Abbiamo chiesto a Pierpaolo Cariddi, sindaco di Otranto, come la città si è preparata ad accogliere la manifestazione: «Il comune di Otranto ha voluto fortemente ospitare nuovamente il Festival dei Giornalisti del Mediterraneo, la consideriamo una manifestazione importante perché rispecchia i valori della nostra comunità. A Porta Alfonsina, i nostri cittadini e i nostri ospiti avranno l’occasione per conoscere e riflettere i cambiamenti in corso nel bacino del Mediterraneo».

Ma come è cambiata l’ospitalità post Covid? Cariddi ci spiega: «Otranto, fortunatamente, non ha avuto neppure un caso. Abbiamo comunque creato dei percorsi all’interno della città in modo da non creare assembramenti e quest’anno il Festival si terrà solo a Porta Alfonsina con due incontri per sera, dalle 20.30 alle 22 e dalle 22 alle 24. Per il resto, con la riapertura delle frontiere i nostri ospiti troveranno come sempre una città accogliente».

Chiediamo al sindaco di Otranto cosa ha pensato quando ha visto le immagini della vandalizzazione della Porta d’Europa di Lampedusa e le barche bruciate.

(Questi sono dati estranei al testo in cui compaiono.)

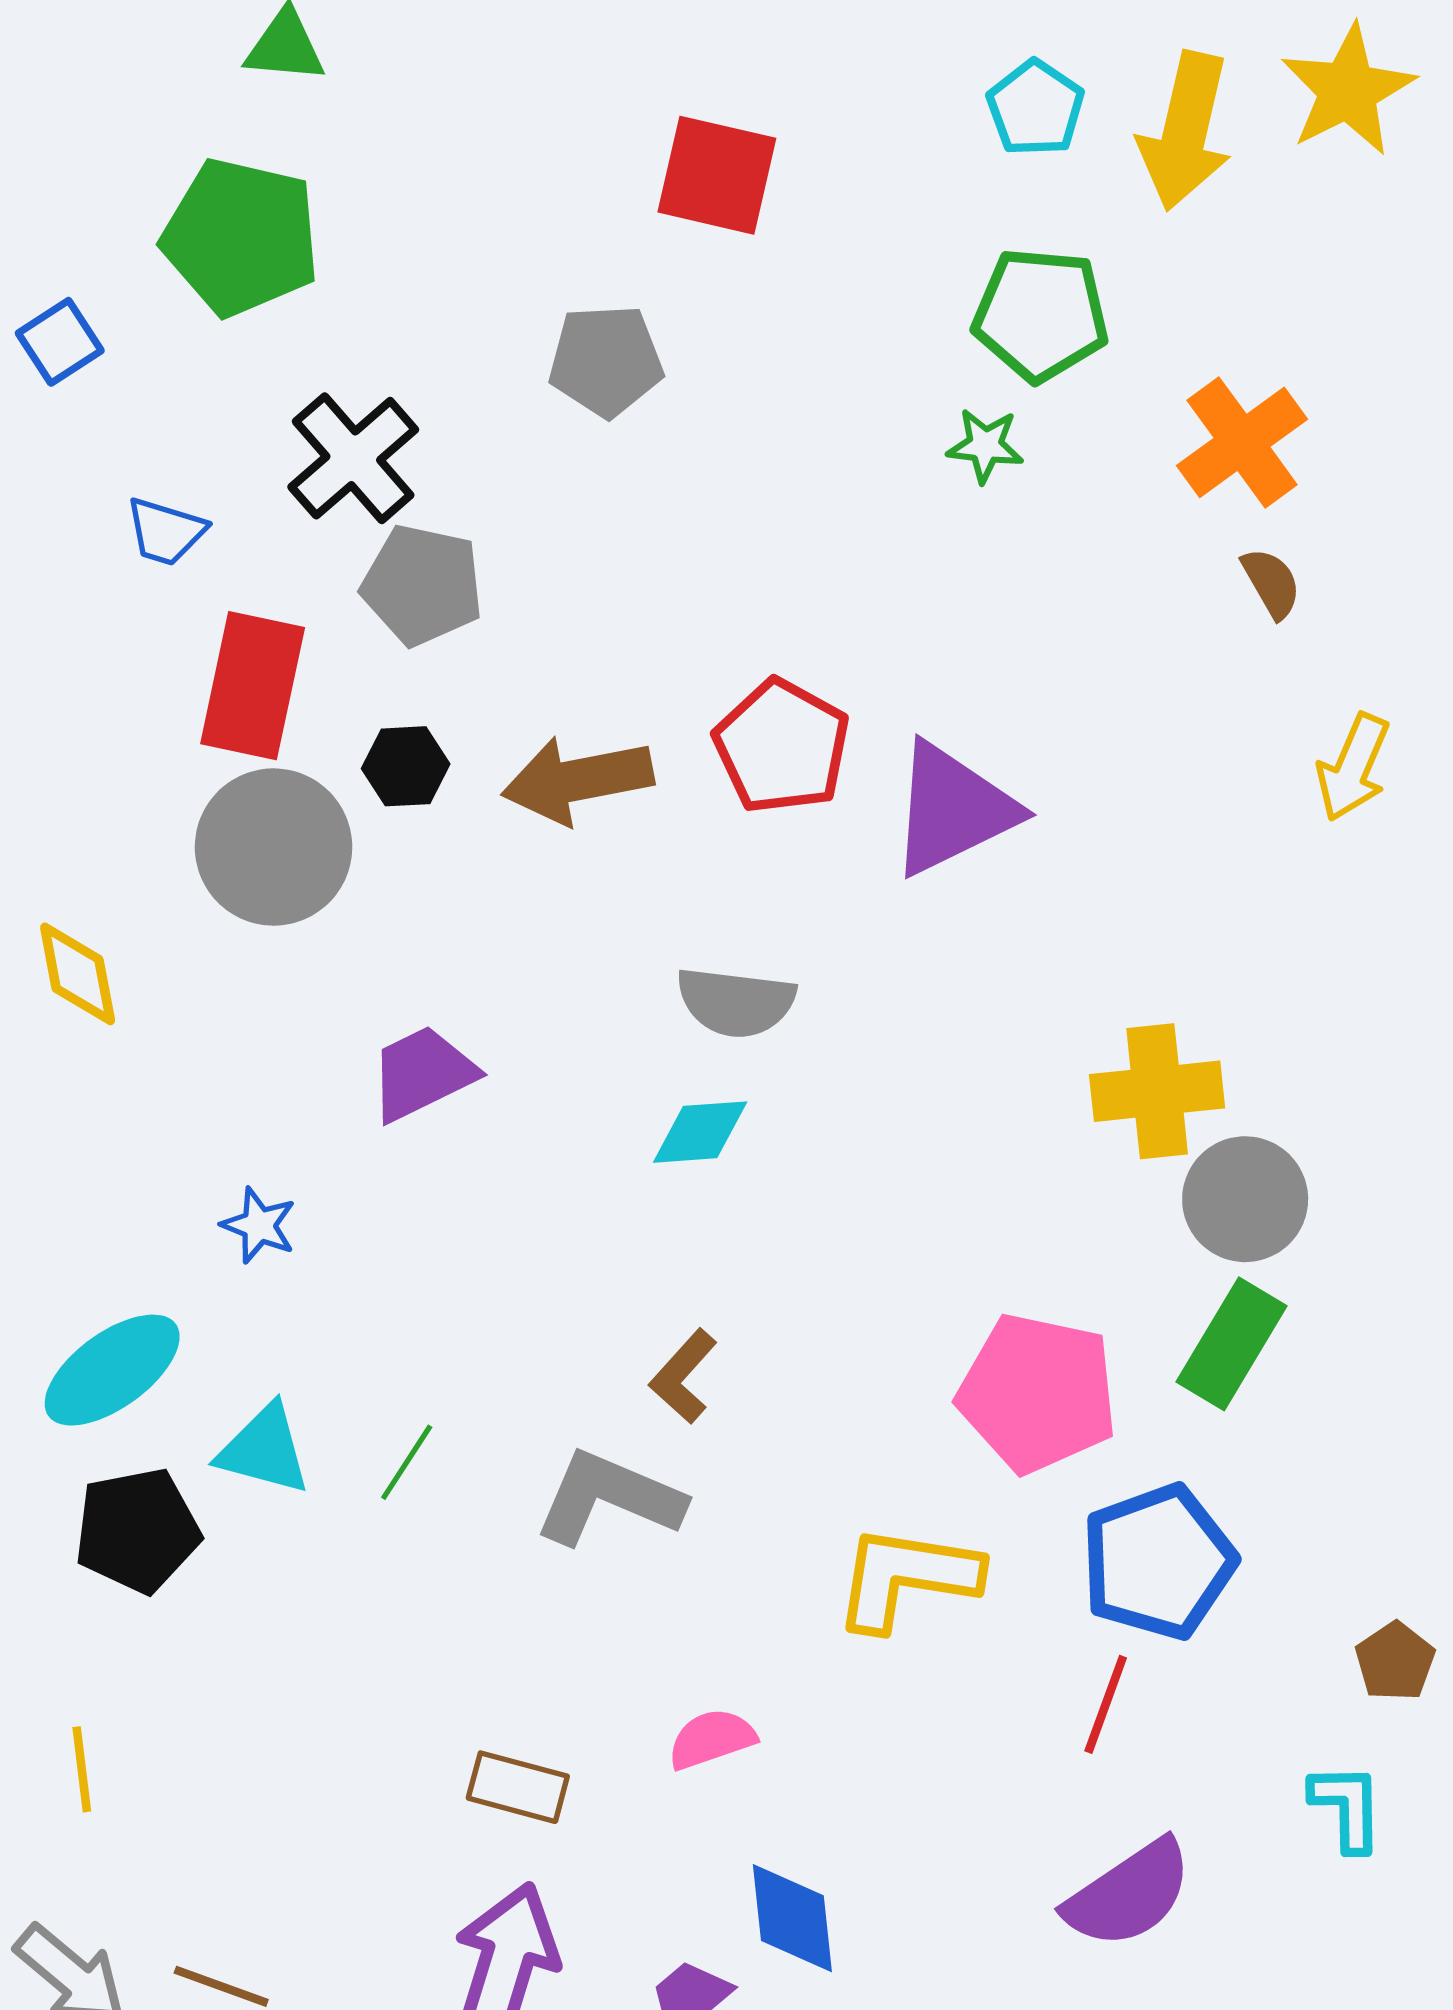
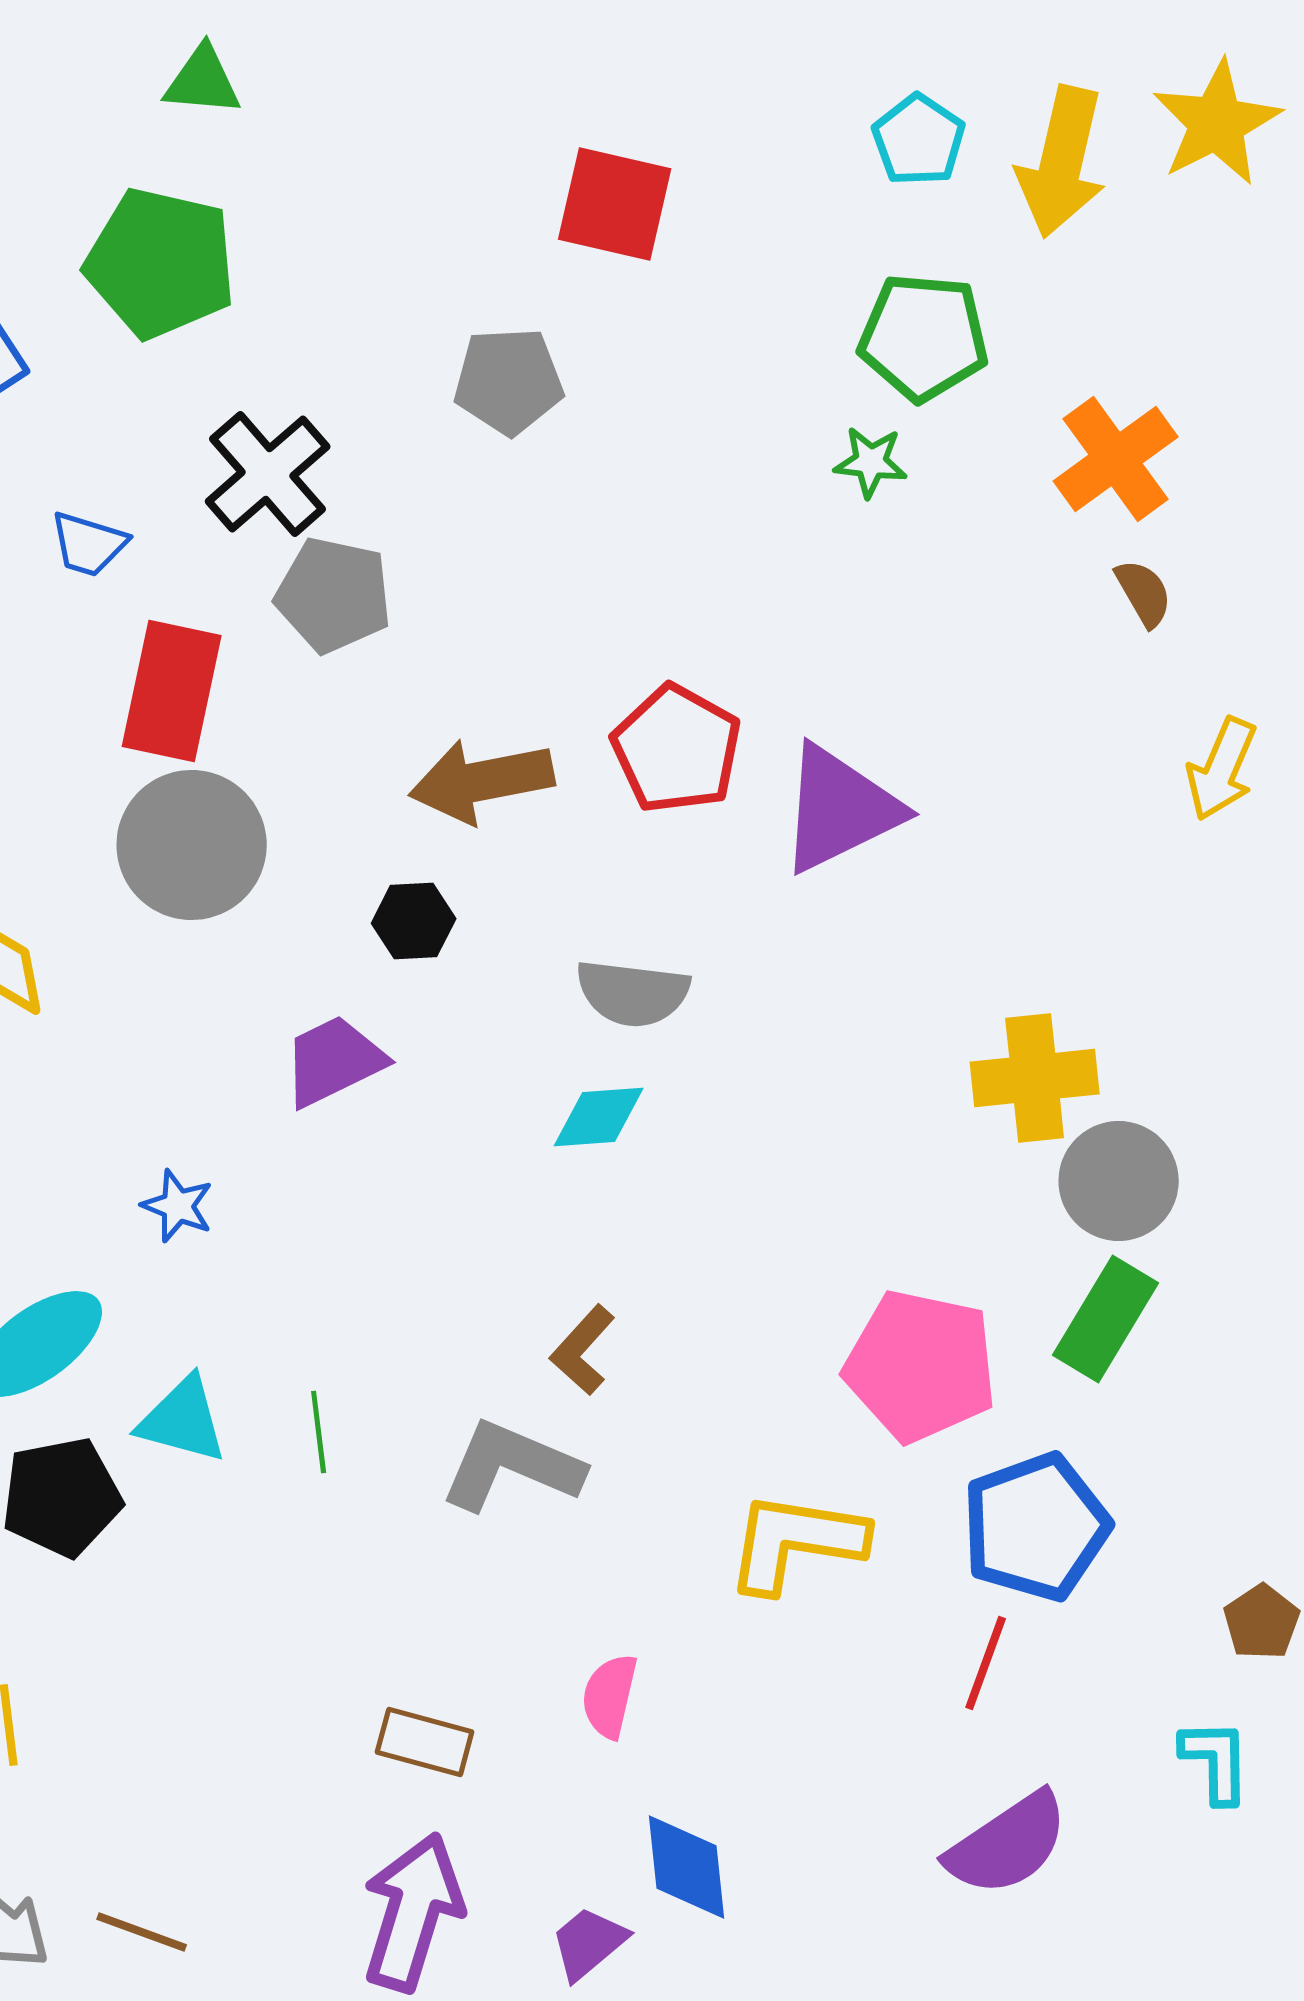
black hexagon: (406, 766) -> (414, 921), moved
green line: (407, 1462) -> (319, 1432), turned -40
pink semicircle: (712, 1739) -> (610, 1696), turned -58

Un colpo al cuore. È un peccato che una minoranza possa compiere dei gesti così stupidi e inutili. La maggior parte dei lampedusani è accogliente e generosa. Per ricordare l’immigrazione albanese sulle nostre coste, noi abbiamo il relitto della motovedetta Kater trasformato da Costas Varotsos in un monumento con le sue lacrime di cristalli.

«L’abbiamo restaurata da poco e abbiamo creato la community library “Le Fabbriche”. Abbiamo fatto in modo che non sia solo un monumento ma un luogo di incontro per la comunità. Otranto è da sempre un luogo di incontro tra diverse culture e lo sarà sempre».